Description
Background
IBM Informix is a relational database widely used in financial institutions, retail chains, and legacy enterprise systems, especially in banking core systems and point-of-sale (POS) applications.
SeaTunnel currently supports Informix via the JDBC connector (dialect-based). However, JDBC-based reading cannot provide CDC, and it cannot leverage Informix-specific capabilities (for example, fragmentation-aware reads) for better performance.
Motivation
- Legacy system integration: Informix remains mission-critical in many industries.
- Multi-table CDC: Sync multiple tables in one job to modern platforms.
- Performance: JDBC cannot utilize Informix fragmentation/parallelism effectively.
- Near real-time: CDC is required for timely analytics and replication.
Current Status vs. Proposed Enhancement
| Feature | Current (JDBC Connector) | Proposed (Informix-CDC Source) |
|---|---|---|
| Read | Snapshot | Snapshot + CDC |
| CDC | No | Yes (API / log / trigger based) |
| Multi-Table | Limited (depends on connector) | Yes (CDC multi-table patterns) |
| Optimizations | Generic | Informix-aware (when available) |
| Data Types | Basic (limited) | SERIAL8, LVARCHAR, Smart LOBs |
Proposed Solution
Implement a dedicated Informix-CDC Source connector.
Why not table_list?
For CDC connectors in SeaTunnel, multi-table selection and per-table overrides are typically done via:
table-names/table-pattern(choose tables)table-names-config(per-table overrides such as custom PK and snapshot split column)
This is already established in MySQL-CDC and the shared CDC base config model. Using table_list here would introduce a third multi-table style and create confusion around parameter naming (for example primary_keys vs primaryKeys).
If we need a batch-style multi-table snapshot/incremental reader for Informix, it should continue to align with JDBC Source and use table_list there (separate from this CDC connector).
Goals
- Align with existing CDC connector configuration patterns (
table-names,table-pattern,table-names-config). - Support snapshot + CDC with clear offset/checkpoint semantics.
- Improve read performance with Informix-specific optimizations when possible.
Non-goals (for the initial version)
- Cover every Informix edition-specific CDC feature in one release.

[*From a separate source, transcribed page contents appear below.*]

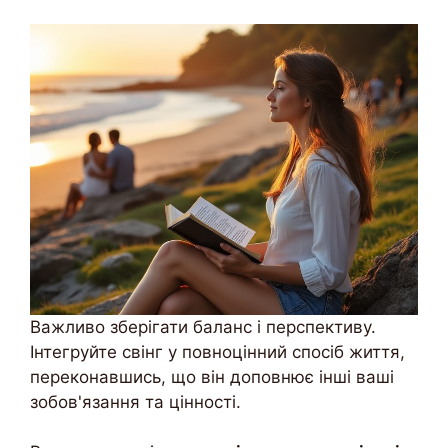
Важливо зберігати баланс і перспективу.
Інтегруйте свінг у повноцінний спосіб життя,
переконавшись, що він доповнює інші ваші
зобов'язання та цінності.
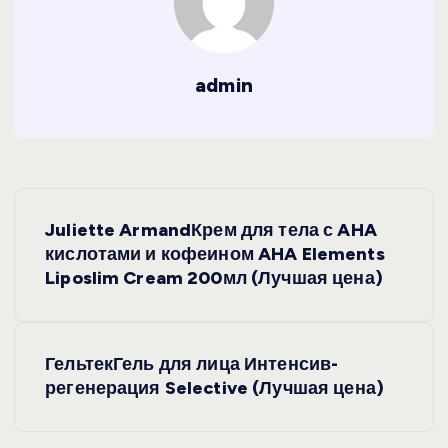
admin
Н
Juliette ArmandКрем для тела с AHA
а
кислотами и кофеином AHA Elements
Liposlim Cream 200мл (Лучшая цена)
в
и
ГельтекГель для лица Интенсив-
регенерация Selective (Лучшая цена)
г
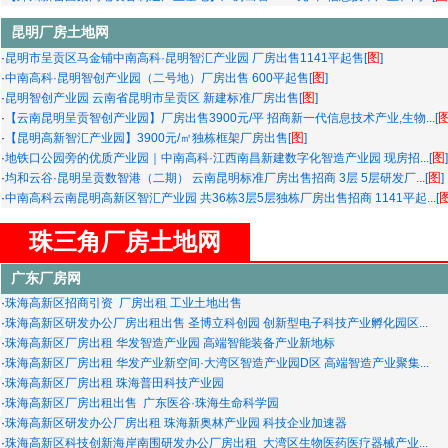
昆明厂房土地网
图
·
昆明市呈贡区马金铺中南高科·昆明智汇产业园 厂房出售1141平起售[
]
图
·
中南高科·昆明智创产业园（二号地）厂房出售 600平起售[
]
图
·
昆明智创产业园 云南省昆明市呈贡区 新建标准厂房出售[
]
·
【云南昆明呈贡智创产业园】厂房出售3900元/平 招商新一代信息技术产业,生物...[
图
·
【昆明高新智汇产业园】3900元/㎡独栋框架厂房出售[
]
图
·
地铁口公园旁的优质产业园｜中南高科·江西南昌新建数字化智造产业园 现房招...[
]
图
·
均和云谷·昆明呈贡数智港（二期） 云南昆明标准厂房出售招商 3层 5层研发厂...[
]
·
中南高科云南昆明高新区智汇产业园 共36栋3层5层独栋厂房出售招商 1141平起...[
珠三角厂房土地网
广东厂房网
·
珠海高新区招商引资 厂房出租 工业土地出售
·
珠海高新区研发办公厂房出租出售 圣博立科创园 创新型电子科技产业孵化园区...
·
珠海高新区厂房出租 华发智造产业园 高端智能装备产业新地标
·
珠海高新区厂房出租 华发产业新空间·大湾区智造产业园D区 高端智造产业聚集...
·
珠海高新区厂房出租 珠海普田科技产业园
·
珠海高新区厂房出租出售 广东医谷·珠海生命科学园
·
珠海高新区研发办公厂房出租 珠海新奥林产业园 科技企业加速器
·
珠海高新区科技创新海岸南围研发办公厂房出租 大湾区生物医药医疗器械产业...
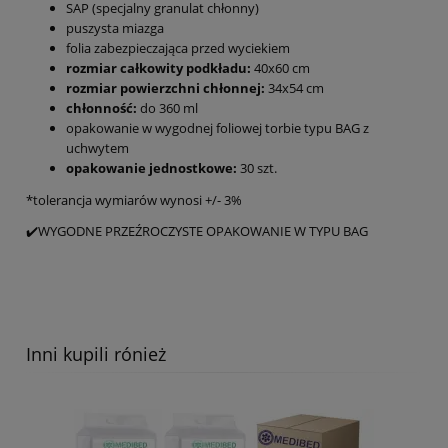
SAP (specjalny granulat chłonny)
puszysta miazga
folia zabezpieczająca przed wyciekiem
rozmiar całkowity podkładu:
40x60 cm
rozmiar powierzchni chłonnej:
34x54 cm
chłonność:
do 360 ml
opakowanie w wygodnej foliowej torbie typu BAG z
uchwytem
opakowanie jednostkowe:
30 szt.
*tolerancja wymiarów wynosi +/- 3%
✔️WYGODNE PRZEŹROCZYSTE OPAKOWANIE W TYPU BAG
Inni kupili rónież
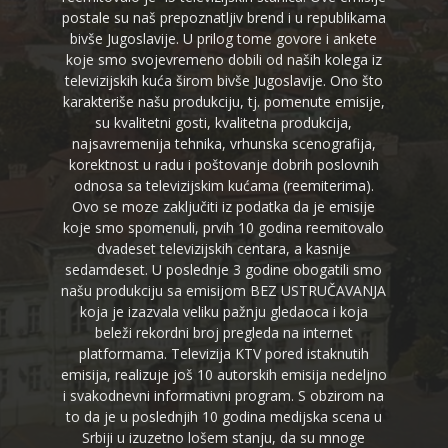
postale su naš prepoznatljiv brend i u republikama
bivše Jugoslavije. U prilog tome govore i ankete
koje smo svojevremeno dobili od naših kolega iz
televizijskih kuća širom bivše Jugoslavije. Ono što
karakteriše našu produkciju, tj. pomenute emisije,
su kvalitetni gosti, kvalitetna produkcija,
najsavremenija tehnika, vrhunska scenografija,
korektnost u radu i poštovanje dobrih poslovnih
odnosa sa televizijskim kućama (reemiterima).
Ovo se moze zaključiti iz podatka da je emisije
koje smo spomenuli, prvih 10 godina reemitovalo
dvadeset televizijskih centara, a kasnije
sedamdeset. U poslednje 3 godine obogatili smo
našu produkciju sa emisijom BEZ USTRUČAVANJA
koja je izazvala veliku pažnju gledaoca i koja
beleži rekordni broj pregleda na internet
platformama. Televizija KTV pored istaknutih
emisija, realizuje još 10 autorskih emisija nedeljno
i svakodnevni informativni program. S obzirom na
to da je u poslednjih 10 godina medijska scena u
Srbiji u izuzetno lošem stanju, da su mnoge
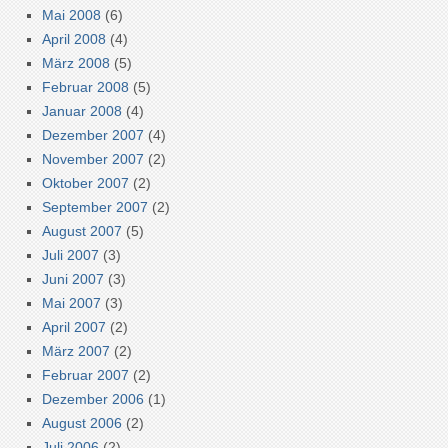
Mai 2008
(6)
April 2008
(4)
März 2008
(5)
Februar 2008
(5)
Januar 2008
(4)
Dezember 2007
(4)
November 2007
(2)
Oktober 2007
(2)
September 2007
(2)
August 2007
(5)
Juli 2007
(3)
Juni 2007
(3)
Mai 2007
(3)
April 2007
(2)
März 2007
(2)
Februar 2007
(2)
Dezember 2006
(1)
August 2006
(2)
Juli 2006
(2)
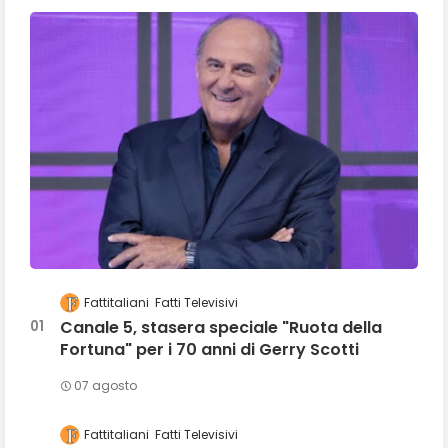
Fattitaliani
Fatti Televisivi
Canale 5, stasera speciale "Ruota della
Fortuna" per i 70 anni di Gerry Scotti
07 agosto
Fattitaliani
Fatti Televisivi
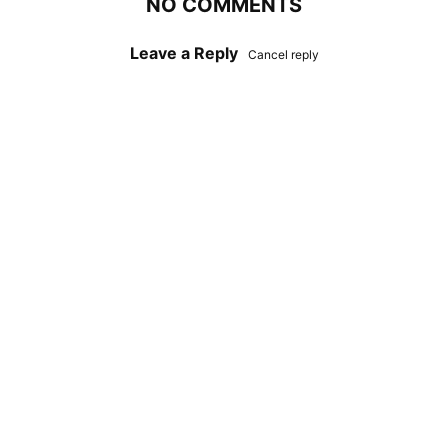
NO COMMENTS
Leave a Reply
Cancel reply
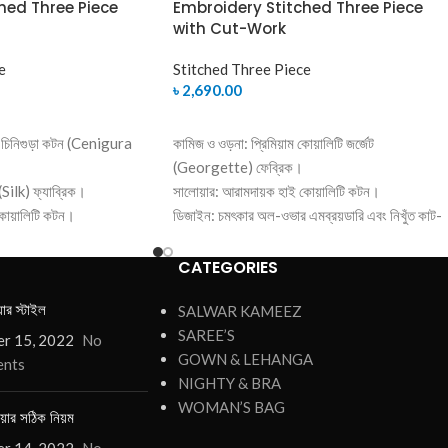
hed Three Piece
Embroidery Stitched Three Piece
a
with Cut-Work
e
Stitched Three Piece
৳
2,690.00
SELECT OPTIONS
ি চিনিগুড়া কটন (Cenigura
কামিজ ও ওড়না: প্রিমিয়াম কোয়ালিটি জর্জেট
(Georgette) ফেব্রিক।
(Silk) ফ্যাব্রিক।
সালোয়ার: আরামদায়ক হাই কোয়ালিটি কটন।
কোয়ালিটি কটন।
ডিজাইন: চমৎকার অল-ওভার এমব্রয়ডারি এবং নিখুঁত কাট-
ং নান্দনিক প্রিন্ট ওয়ার্ক।
ওয়ার্ক ফিনিশিং।
িনবেন?
কেন আমাদের থেকে কিনবেন?
CATEGORIES
াতে পেয়েই উৎসবে পরার
উন্নত মানের জর্জেট কাপড় যা উৎসবের জন্য পারফেক্
য়ার স্টাইল
SALWAR KAMEEZ
রেডি-মেড ফিনিশিং, হাতে পেয়েই পরার উপযোগী।
SAREE’S
নিখুঁত কারুকাজের নিশ্চয়তা।
r 15, 2022
No
সারা বাংলাদেশে দ্রুত ক্যাশ অন ডেলিভারি সুবিধা।
GOWN & LEHANGA
nts
 ক্যাশ অন ডেলিভারি সুবিধা।
NIGHTY & BRA
WOMAN’S BAG
য়ার সঠিক নিয়ম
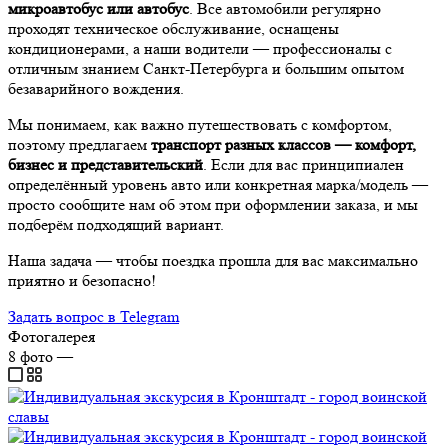
микроавтобус или автобус
. Все автомобили регулярно
проходят техническое обслуживание, оснащены
кондиционерами, а наши водители — профессионалы с
отличным знанием Санкт-Петербурга и большим опытом
безаварийного вождения.
Мы понимаем, как важно путешествовать с комфортом,
поэтому предлагаем
транспорт разных классов — комфорт,
бизнес и представительский
. Если для вас принципиален
определённый уровень авто или конкретная марка/модель —
просто сообщите нам об этом при оформлении заказа, и мы
подберём подходящий вариант.
Наша задача — чтобы поездка прошла для вас максимально
приятно и безопасно!
Задать вопрос в Telegram
Фотогалерея
8
фото
—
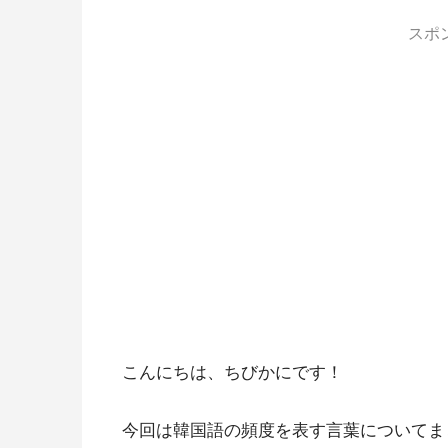
スポ
こんにちは、ちびかにです！
今回は韓国語の
頻度を表す言葉についてま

- Replace JDBC Source for batch reads.
Core Features
-
Multi-Table Support (CDC-style)
- Use
table-namesfor explicit table lists. - Use
table-patternfor regex-based table selection. - Use
table-names-configfor per-table overrides (for exampleprimaryKeys,snapshotSplitColumn).
- Use
-
Change Data Capture (CDC)
- Option A: CDC API (Enterprise Edition), preferred for low latency.

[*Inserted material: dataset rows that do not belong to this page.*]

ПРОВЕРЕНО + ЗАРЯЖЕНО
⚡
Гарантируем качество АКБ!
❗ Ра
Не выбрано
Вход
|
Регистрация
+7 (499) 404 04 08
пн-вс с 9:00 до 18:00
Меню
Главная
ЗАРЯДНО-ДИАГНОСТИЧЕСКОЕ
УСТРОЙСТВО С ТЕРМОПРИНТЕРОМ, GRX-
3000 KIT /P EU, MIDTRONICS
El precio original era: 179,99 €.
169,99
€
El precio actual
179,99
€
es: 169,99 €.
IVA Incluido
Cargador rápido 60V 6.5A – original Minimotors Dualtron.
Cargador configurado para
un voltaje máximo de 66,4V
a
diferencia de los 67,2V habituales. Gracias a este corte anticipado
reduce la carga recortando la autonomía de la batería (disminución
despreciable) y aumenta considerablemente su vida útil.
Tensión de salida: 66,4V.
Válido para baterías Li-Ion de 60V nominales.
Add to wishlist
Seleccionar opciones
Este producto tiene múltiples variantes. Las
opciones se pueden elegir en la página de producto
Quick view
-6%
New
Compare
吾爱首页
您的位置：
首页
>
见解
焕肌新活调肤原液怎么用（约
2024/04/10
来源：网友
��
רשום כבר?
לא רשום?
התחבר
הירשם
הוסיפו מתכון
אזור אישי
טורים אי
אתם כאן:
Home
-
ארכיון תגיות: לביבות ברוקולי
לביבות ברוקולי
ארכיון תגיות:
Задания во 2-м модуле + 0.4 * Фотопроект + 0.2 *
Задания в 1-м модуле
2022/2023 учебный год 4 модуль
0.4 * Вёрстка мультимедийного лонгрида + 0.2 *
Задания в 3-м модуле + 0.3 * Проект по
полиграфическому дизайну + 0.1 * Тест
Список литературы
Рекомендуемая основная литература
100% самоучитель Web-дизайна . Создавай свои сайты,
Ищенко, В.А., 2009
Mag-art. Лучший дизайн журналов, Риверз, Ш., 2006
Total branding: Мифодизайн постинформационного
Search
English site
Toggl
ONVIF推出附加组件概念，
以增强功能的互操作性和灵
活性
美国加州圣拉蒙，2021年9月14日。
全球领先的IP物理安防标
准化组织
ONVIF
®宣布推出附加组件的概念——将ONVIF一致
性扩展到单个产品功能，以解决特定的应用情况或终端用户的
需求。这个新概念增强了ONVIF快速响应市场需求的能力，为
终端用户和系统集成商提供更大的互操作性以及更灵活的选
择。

- Option B: Log-based CDC (logical logs), for Standard Edition if feasible.
- Option C: Trigger-based CDC as a fallback.
-
Type Mapping
- Support Informix-specific types (for example, SERIAL8, LVARCHAR, Smart LOBs) beyond basic JDBC mappings.
-
Performance Tuning
- Fragmentation-aware and parallel reads where applicable.

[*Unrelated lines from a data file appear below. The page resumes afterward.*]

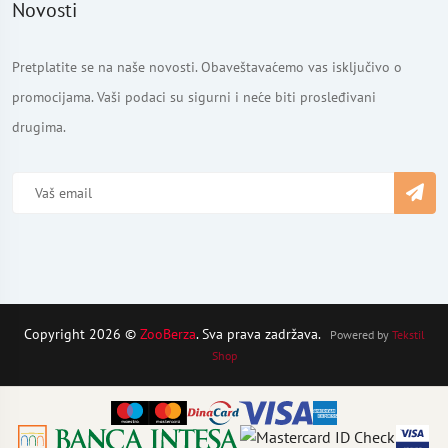
Novosti
Pretplatite se na naše novosti. Obaveštavaćemo vas isključivo o
promocijama. Vaši podaci su sigurni i neće biti prosleđivani
drugima.
Copyright 2026 ©
ZooBerza
. Sva prava zadržava.
Powered by
Tekstil
Shop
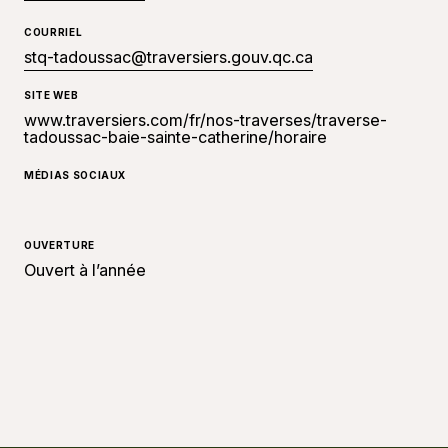
COURRIEL
stq-tadoussac@traversiers.gouv.qc.ca
SITE WEB
www.traversiers.com/fr/nos-traverses/traverse-
tadoussac-baie-sainte-catherine/horaire
MÉDIAS SOCIAUX
OUVERTURE
Ouvert à l’année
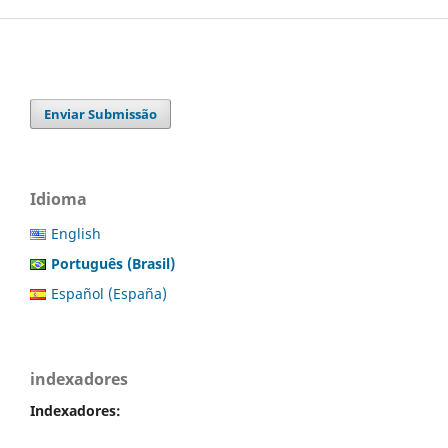
Enviar Submissão
Idioma
English
Português (Brasil)
Español (España)
indexadores
Indexadores:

- Standard connector tuning parameters such as
fetch_size.
Configuration Examples
CDC (Multi-Table, table-names + table-names-config)
env {
parallelism = 4
checkpoint.interval = 5000
}
source {
Informix-CDC {
# Connection
url = "jdbc:informix-sqli://informix-server.example.com:9088/stores_demo:INFORMIXSERVER=ol_informix"
username = "informix"
password = "******"
# Multi-table selection
table-names = ["stores_demo.customer", "stores_demo.orders", "stores_demo.items"]
# Per-table overrides (custom PK / snapshot split column)
table-names-config = [
{
table = "stores_demo.customer"
primaryKeys = ["customer_num"]
snapshotSplitColumn = "customer_num"
},
{
table = "stores_demo.orders"
primaryKeys = ["order_num"]
snapshotSplitColumn = "order_num"
}
]
# Startup mode (example naming; align with existing CDC connectors)
startup.mode = "initial"
fetch_size = 1000
}
}
sink {
Console {}
}
CDC (Regex-based multi-table via table-pattern)
source {
Informix-CDC {
# Connection omitted (same as above)
table-pattern = "stores_demo\\..*"
startup.mode = "initial"
}
}
Technical Considerations
- Configuration alignment: Follow existing CDC connector patterns and the CDC base config model.
- Table discovery: Use a stable table identifier (for example
TableId) to matchtable-names-configentries reliably. - Snapshot split strategy: Use
snapshotSplitColumnand align split semantics with CDC base.